Phones using the TI chips and Microsoft operating system are likely to show up in Europe during the second half of next year, TI said. Such phones are designed to run on a next-generation network known as GPRS (General Packet Radio Switching) that carries data in packets, like the Internet, allowing for higher-speed traffic. U.S. carrier VoiceStream Wireless has also said it plans to develop a GPRS network in the United States next year.

Design-wise, the TI-Microsoft approach could be a major step forward, as current cell phones that combine PDAs are rather hefty and crude. Qualcomm came out with a combination of a Palm handheld and a cell phone as early as 1998, although the PDQ was heavy and expensive. A revamped version is on its way from Kyocera, while Palm and Motorola plan to release a jointly developed device in 2002 that marries a PDA and a cell phone in a more elegant way.

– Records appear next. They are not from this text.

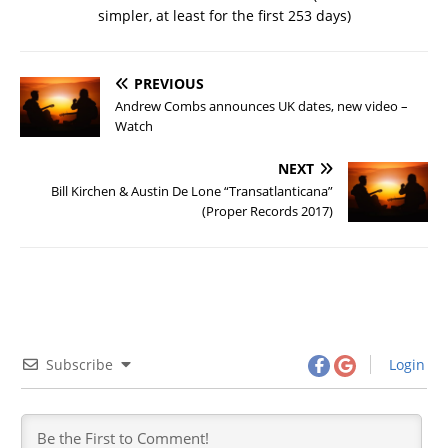
simpler, at least for the first 253 days)
PREVIOUS
Andrew Combs announces UK dates, new video –
Watch
NEXT
Bill Kirchen & Austin De Lone “Transatlanticana”
(Proper Records 2017)
Subscribe
Login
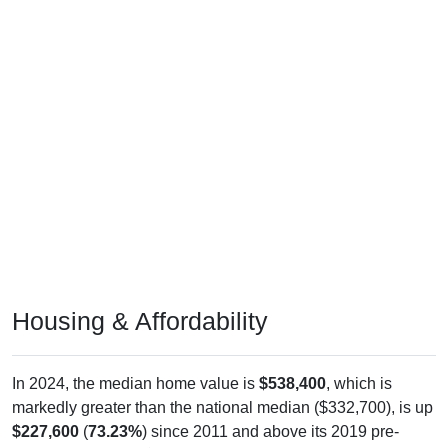
Housing & Affordability
In 2024, the median home value is
$538,400
, which is
markedly greater than the national median ($332,700), is up
$227,600
(
73.23%
) since 2011 and above its 2019 pre-
pandemic level by
$222,700
. The median gross rent is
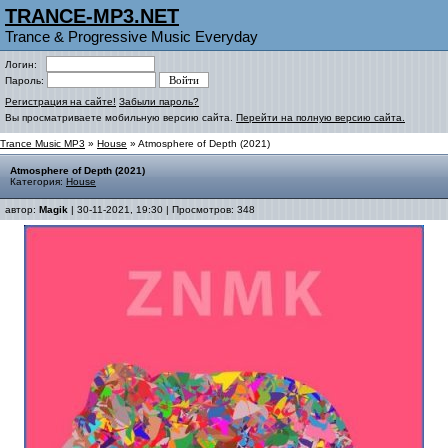
TRANCE-MP3.NET
Trance & Progressive Music Everyday
Логин:
Пароль:
Регистрация на сайте!
Забыли пароль?
Вы просматриваете мобильную версию сайта.
Перейти на полную версию сайта.
Trance Music MP3
»
House
» Atmosphere of Depth (2021)
Atmosphere of Depth (2021)
Категория:
House
автор:
Magik
| 30-11-2021, 19:30 | Просмотров: 348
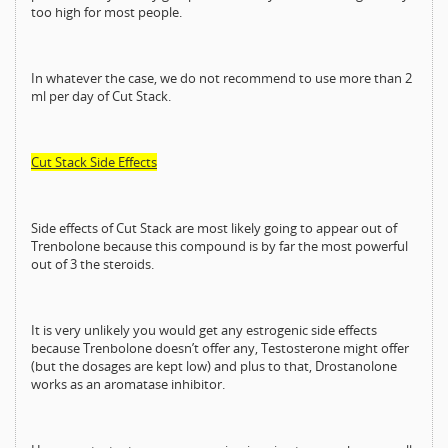
too high for most people.
In whatever the case, we do not recommend to use more than 2
ml per day of Cut Stack.
Cut Stack Side Effects
Side effects of Cut Stack are most likely going to appear out of
Trenbolone because this compound is by far the most powerful
out of 3 the steroids.
It is very unlikely you would get any estrogenic side effects
because Trenbolone doesn’t offer any, Testosterone might offer
(but the dosages are kept low) and plus to that, Drostanolone
works as an aromatase inhibitor.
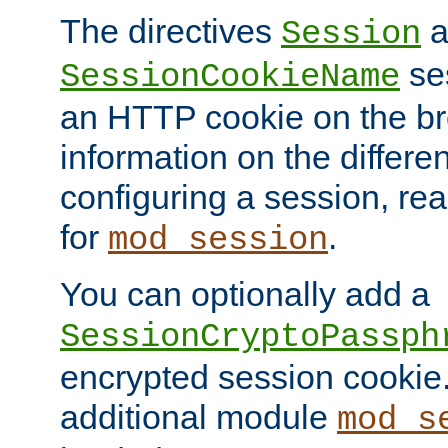
The directives
a
Session
ses
SessionCookieName
an HTTP cookie on the br
information on the differen
configuring a session, re
for
.
mod_session
You can optionally add a
SessionCryptoPassph
encrypted session cookie.
additional module
mod_s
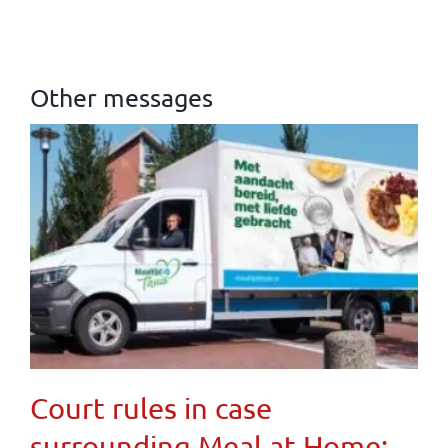
Other messages
Court rules in case
surrounding Meal at Home:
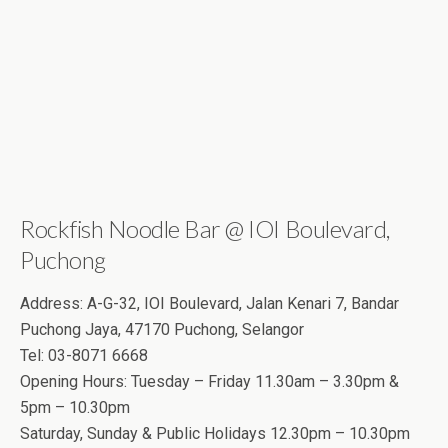
Rockfish Noodle Bar @ IOI Boulevard,
Puchong
Address: A-G-32, IOI Boulevard, Jalan Kenari 7, Bandar
Puchong Jaya, 47170 Puchong, Selangor
Tel: 03-8071 6668
Opening Hours: Tuesday – Friday 11.30am – 3.30pm &
5pm – 10.30pm
Saturday, Sunday & Public Holidays 12.30pm – 10.30pm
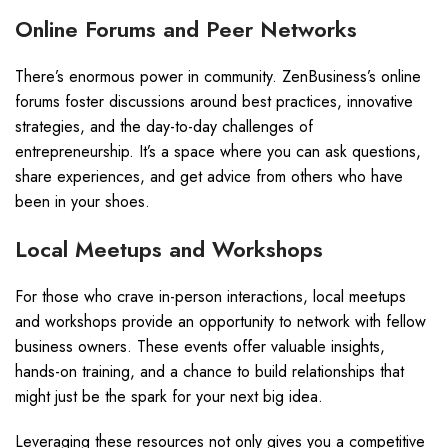
Online Forums and Peer Networks
There’s enormous power in community. ZenBusiness’s online
forums foster discussions around best practices, innovative
strategies, and the day-to-day challenges of
entrepreneurship. It’s a space where you can ask questions,
share experiences, and get advice from others who have
been in your shoes.
Local Meetups and Workshops
For those who crave in-person interactions, local meetups
and workshops provide an opportunity to network with fellow
business owners. These events offer valuable insights,
hands-on training, and a chance to build relationships that
might just be the spark for your next big idea.
Leveraging these resources not only gives you a competitive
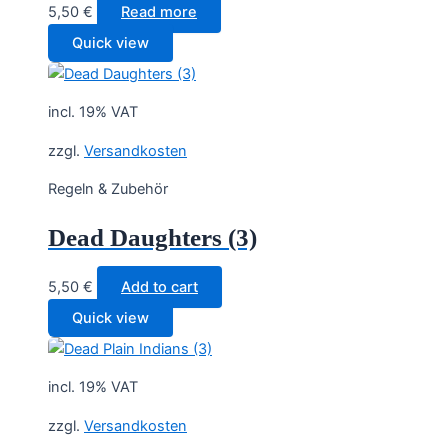
5,50
€
Read more
Quick view
incl. 19% VAT
zzgl.
Versandkosten
Regeln & Zubehör
Dead Daughters (3)
5,50
€
Add to cart
Quick view
incl. 19% VAT
zzgl.
Versandkosten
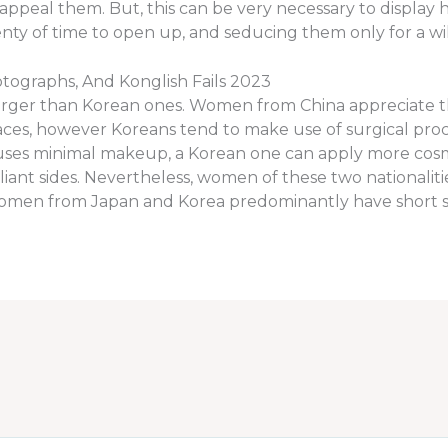
appeal them. But, this can be very necessary to display
ty of time to open up, and seducing them only for a wild 
tographs, And Konglish Fails 2023
larger than Korean ones. Women from China appreciate th
faces, however Koreans tend to make use of surgical pro
 uses minimal makeup, a Korean one can apply more cos
iant sides. Nevertheless, women of these two nationalit
Women from Japan and Korea predominantly have short s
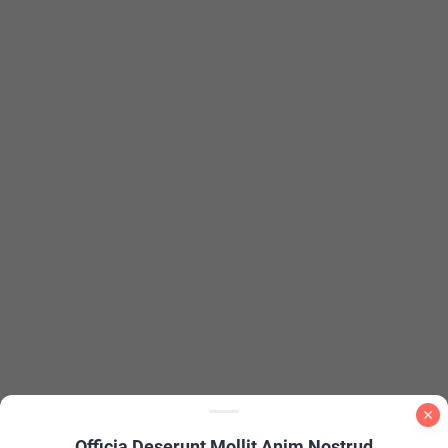
Officia Deserunt Mollit Anim Nostrud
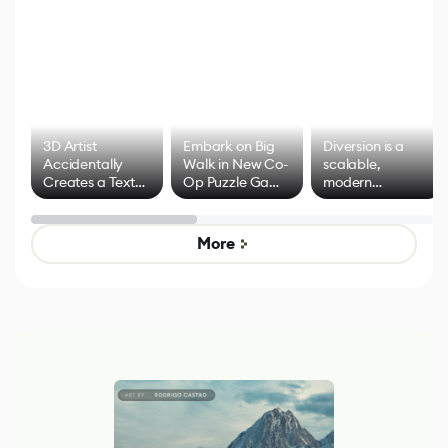
3D Artist
Embark on Big
Diversion is a
Accidentally
Walk in New Co-
scalable,
Creates a Text
Op Puzzle Game
modern
Effect System
by Developers of
alternative to
Untitled Goose
legacy version
Game
control options
More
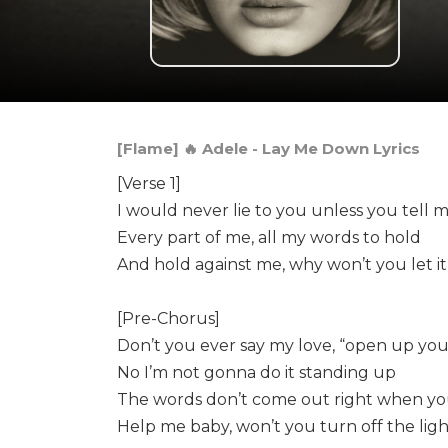
[Flame] 🔥 Adele - Lay Me Down Lyrics
[Verse 1]
I would never lie to you unless you tell 
Every part of me, all my words to hold
And hold against me, why won’t you let it
[Pre-Chorus]
Don’t you ever say my love, “open up you
No I’m not gonna do it standing up
The words don’t come out right when you’
Help me baby, won’t you turn off the ligh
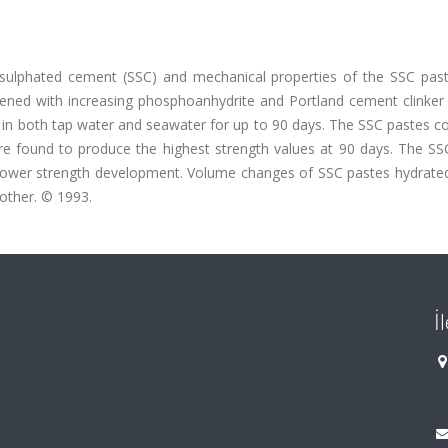
ulphated cement (SSC) and mechanical properties of the SSC pas
tened with increasing phosphoanhydrite and Portland cement clinker 
in both tap water and seawater for up to 90 days. The SSC pastes co
e found to produce the highest strength values at 90 days. The SS
lower strength development. Volume changes of SSC pastes hydrated
 other. © 1993.
İ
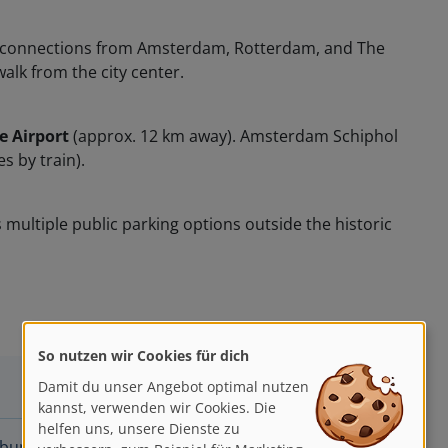
rect connections from Amsterdam, Rotterdam, and The
walk from the city center.
 Airport
(approx. 12 km away). Amsterdam Schiphol
s by train).
multiple public parking options outside the historic
So nutzen wir Cookies für dich
Damit du unser Angebot optimal nutzen
kannst, verwenden wir Cookies. Die
helfen uns, unsere Dienste zu
ng hat Ian Fennelly schon immer fasziniert, er liebt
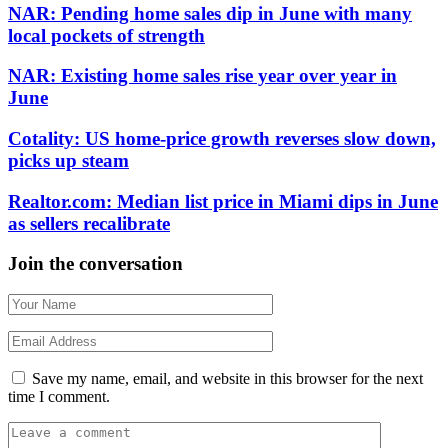
NAR: Pending home sales dip in June with many
local pockets of strength
NAR: Existing home sales rise year over year in
June
Cotality: US home-price growth reverses slow down,
picks up steam
Realtor.com: Median list price in Miami dips in June
as sellers recalibrate
Join the conversation
Save my name, email, and website in this browser for the next
time I comment.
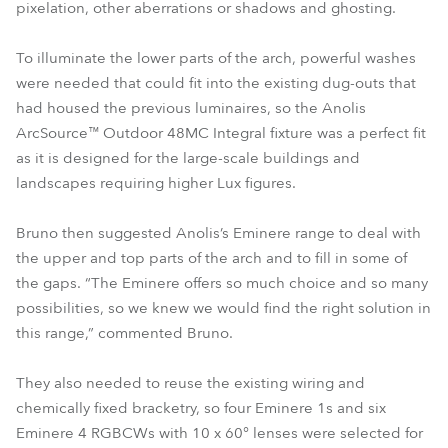
pixelation, other aberrations or shadows and ghosting.
To illuminate the lower parts of the arch, powerful washes
were needed that could fit into the existing dug-outs that
had housed the previous luminaires, so the Anolis
ArcSource™ Outdoor 48MC Integral fixture was a perfect fit
as it is designed for the large-scale buildings and
landscapes requiring higher Lux figures.
Bruno then suggested Anolis’s Eminere range to deal with
the upper and top parts of the arch and to fill in some of
the gaps. “The Eminere offers so much choice and so many
possibilities, so we knew we would find the right solution in
this range,” commented Bruno.
They also needed to reuse the existing wiring and
chemically fixed bracketry, so four Eminere 1s and six
Eminere 4 RGBCWs with 10 x 60° lenses were selected for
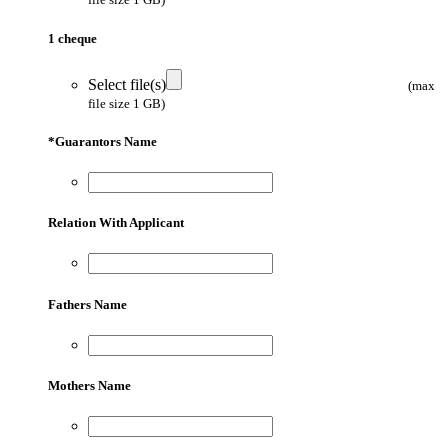
1 cheque
Select file(s)
(max
file size 1 GB)
*
Guarantors Name
Relation With Applicant
Fathers Name
Mothers Name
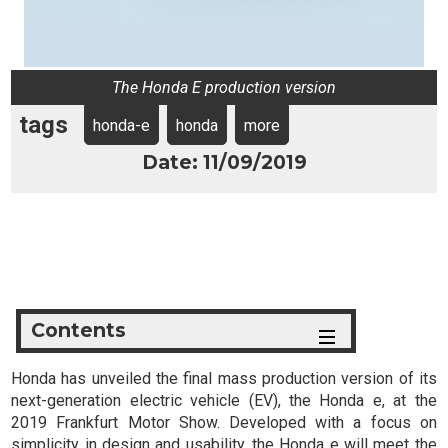
The Honda E production version
tags
honda-e
honda
more
Date: 11/09/2019
Contents
Honda has unveiled the final mass production version of its
next-generation electric vehicle (EV), the Honda e, at the
2019 Frankfurt Motor Show. Developed with a focus on
simplicity in design and usability, the Honda e will meet the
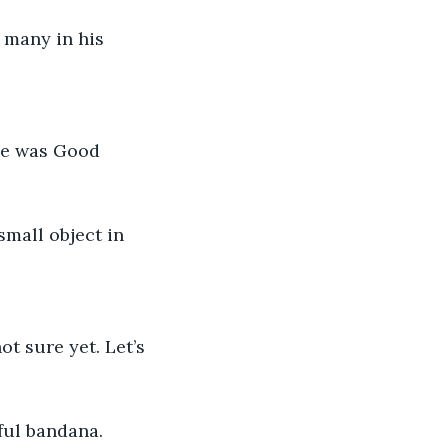
 many in his 
”
me was Good 
small object in 
ot sure yet. Let’s 
ful bandana.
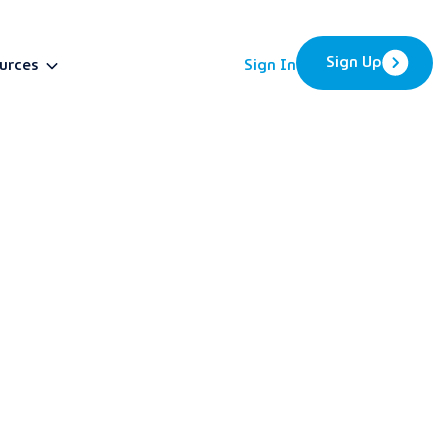
Sign Up
urces
Sign In
BETA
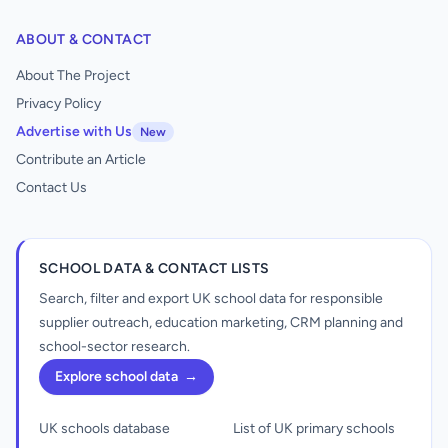
ABOUT & CONTACT
About The Project
Privacy Policy
Advertise with Us
New
Contribute an Article
Contact Us
SCHOOL DATA & CONTACT LISTS
Search, filter and export UK school data for responsible
supplier outreach, education marketing, CRM planning and
school-sector research.
Explore school data
→
UK schools database
List of UK primary schools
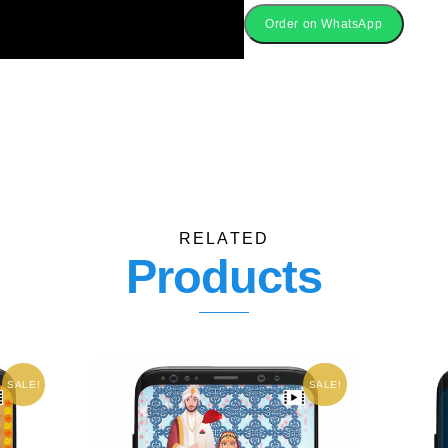
Online
Order on WhatsApp
quantity
RELATED
Products
SALE!
SALE!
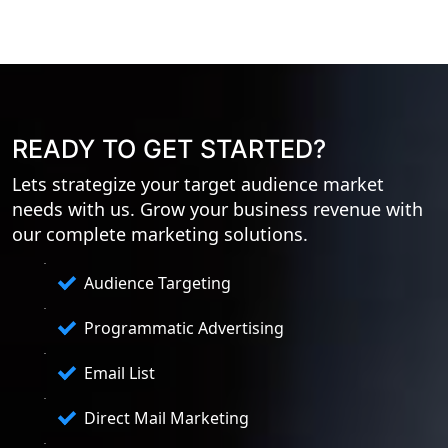
READY TO GET STARTED?
Lets strategize your target audience market
needs with us. Grow your business revenue with
our complete marketing solutions.
Audience Targeting
Programmatic Advertising
Email List
Direct Mail Marketing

In the past, cell phone makers have had to start from scratch when trying to merge the two devices, Microsoft and TI executives said.

"It's just going to make it a lot easier for people who want to develop smart phones," said Mary Starman, product manager for Microsoft's mobile device unit.

The companies did not announce any cell phone makers that are going to use the new design, although marketing materials include a quote from second-tier Taiwanese cell phone maker Acer. Ericsson and Nokia have been using operating systems from Symbian.